September 2010 – Over the past four decades, Arab aid, which has been relatively under-studied, has played an important role in global development finance
Arab donors, predominantly the Kingdom of Saudi Arabia (KSA), Kuwait and the United Arab Emirates (UAE), have been among the most generous in the world, with Official Development Assistance (ODA) averaging 1.5 percent of their combined gross national income (GNI) during the period 1973-2008, more than twice the United Nations target of 0.7 percent and five times the average of the OECD-DAC countries.
Arab Official Development Assistance (ODA) accounts for 13 percent of total DAC ODA on average and nearly three-quarters of non-DAC ODA.
About one-third of all ODA during the 1970s was from Arab donors. High levels of Arab ODA in the 1970s and 1980s were primarily a reflection of high oil prices and, to some extent, the substantial start-up costs associated with establishing aid programs and capitalizing development funds and banks (Figure 1).
The levels of Arab aid witnessed in the 1970s and early 1980s were exceptionally high by international standards and could not be sustained over time. Also, fiscal space in the donor countries has been reduced over time as a result of declining oil revenues and growing national spending on wages, transfers, debt service, and social services for a growing population.

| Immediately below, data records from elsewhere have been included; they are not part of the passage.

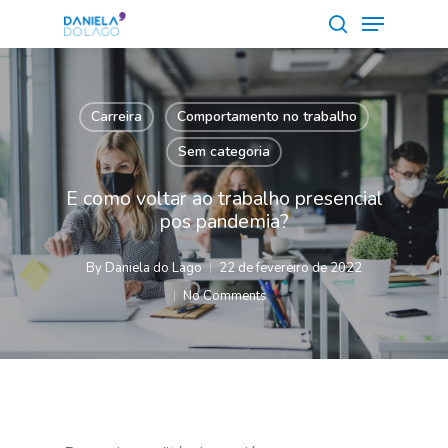
Menu
Skip
to
search
Close
main
Menu
content
Carreira
Comportamento no trabalho
Sem categoria
E como voltar ao trabalho presencial
pos pandemia?
By
Daniela do Lago
22 de fevereiro de 2022
No Comments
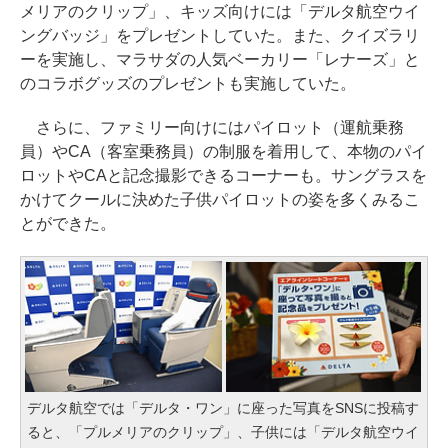
メリアのクリップ」、キッズ向けには「デルタ航空ウイ
ングバッジ」をプレゼントしていた。また、クイズラリ
ーを実施し、マラサダの人気ベーカリー「レナーズ」と
のコラボグッズのプレゼントも実施していた。
さらに、ファミリー向けにはパイロット（運航乗務
員）やCA（客室乗務員）の制服を着用して、本物のパイ
ロットやCAと記念撮影できるコーナーも。サングラスを
かけてクールに決めた子供パイロットの姿を多くみるこ
とができた。
デルタ航空では「デルタ・ワン」に座った写真をSNSに投稿す
ると、「プルメリアのクリップ」、子供には「デルタ航空ウイ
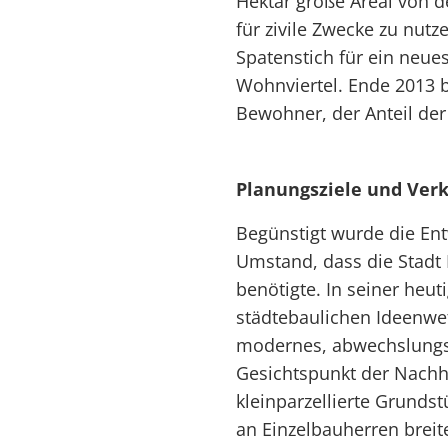
Hektar große Areal von 
für zivile Zwecke zu nutz
Spatenstich für ein neue
Wohnviertel. Ende 2013 
Bewohner, der Anteil der 
Planungsziele und Ver
Begünstigt wurde die En
Umstand, dass die Stad
benötigte. In seiner heu
städtebaulichen Ideenwet
modernes, abwechslungs
Gesichtspunkt der Nachhal
kleinparzellierte Grunds
an Einzelbauherren breit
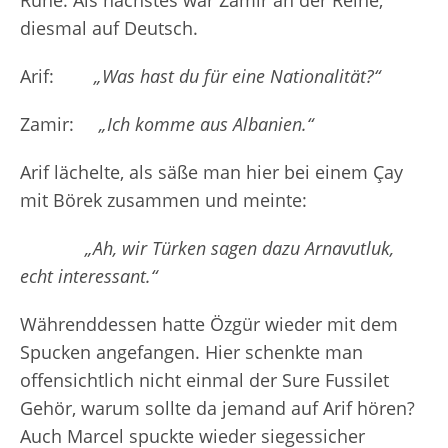
Ruhe. Als nächstes war Zamir an der Reihe,
diesmal auf Deutsch.
Arif:
„Was hast du für eine Nationalität?“
Zamir:
„Ich komme aus Albanien.“
Arif lächelte, als säße man hier bei einem Çay
mit Börek zusammen und meinte:
„Ah, wir Türken sagen dazu Arnavutluk,
echt interessant.“
Währenddessen hatte Özgür wieder mit dem
Spucken angefangen. Hier schenkte man
offensichtlich nicht einmal der Sure Fussilet
Gehör, warum sollte da jemand auf Arif hören?
Auch Marcel spuckte wieder siegessicher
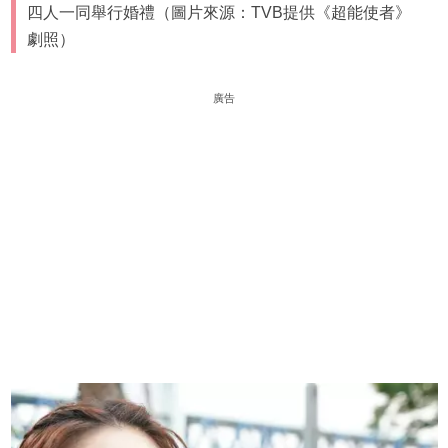
四人一同舉行婚禮（圖片來源：TVB提供《超能使者》
劇照）
廣告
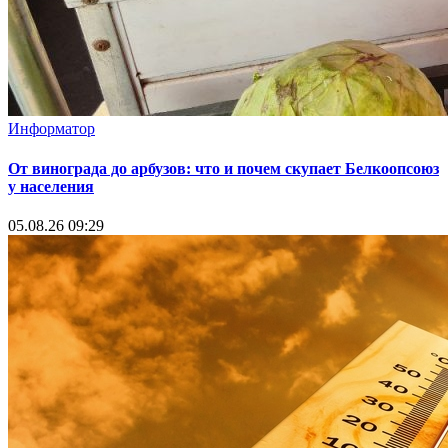
Информатор
От винограда до арбузов: что и почем скупает Белкоопсоюз
у населения
05.08.26 09:29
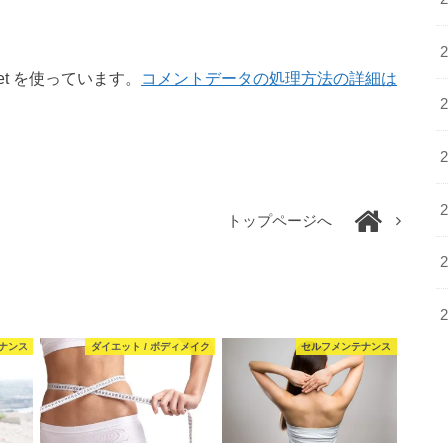
et を使っています。
コメントデータの処理方法の詳細は
トップページへ
ナンス
ダイエット / ボディメイク
セルフメンテナンス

Aid levels have increased since 2002, both in volume and as a share of GNI, as oil prices have risen and post-conflict reconstruction needs have expanded. As in the past, most aid comes from Saudi Arabia, Kuwait, and UAE, respectively.
In addition to government-to-government aid, Arab donors have established a number of specialized financial institutions to provide development assistance to an increasing number of developing countries across the world
Assistance through these institutions increased substantially by over 4 percent per year in real terms over the past twenty years.
Over time, Arab donors have expanded their reach in terms of recipient countries, beyond Arab and predominantly Muslim countries, and in terms of sectors, beyond infrastructure
At present, Arab ODA covers a large and wide range of countries, including poor countries in sub-Saharan Africa such as Mali, Mauritania, Senegal, Somalia, and Sudan; and in Asia such as Cambodia, Bangladesh, Nepal, Pakistan, Sri Lanka, Tajikistan, and Vietnam.
The Kuwait Fund for Economic Development, the Saudi Fund for Development and the OPEC Fund for International Development 1 are the most global in focus, also financing projects in Europe and Latin America.
Arab aid has played a major role in total ODA flows to several developing countries such as Syria, Morocco, Yemen, and Jordan to name a few.
The sector focus of Arab ODA has broadened over time to include agriculture, health, education, and social services.
There are good reasons to believe that Arab aid will continue to play an important role in international development assistance into the foreseeable future. Arab donors have recently increased their aid volumes despite the severity of the global financial crisis; and Arab financial institutions are well capitalized, with the capacity to scale up assistance.
1Strictly speaking OFID is not exclusively a Arab-financed institution, but Arab countries provide the largest share of funding.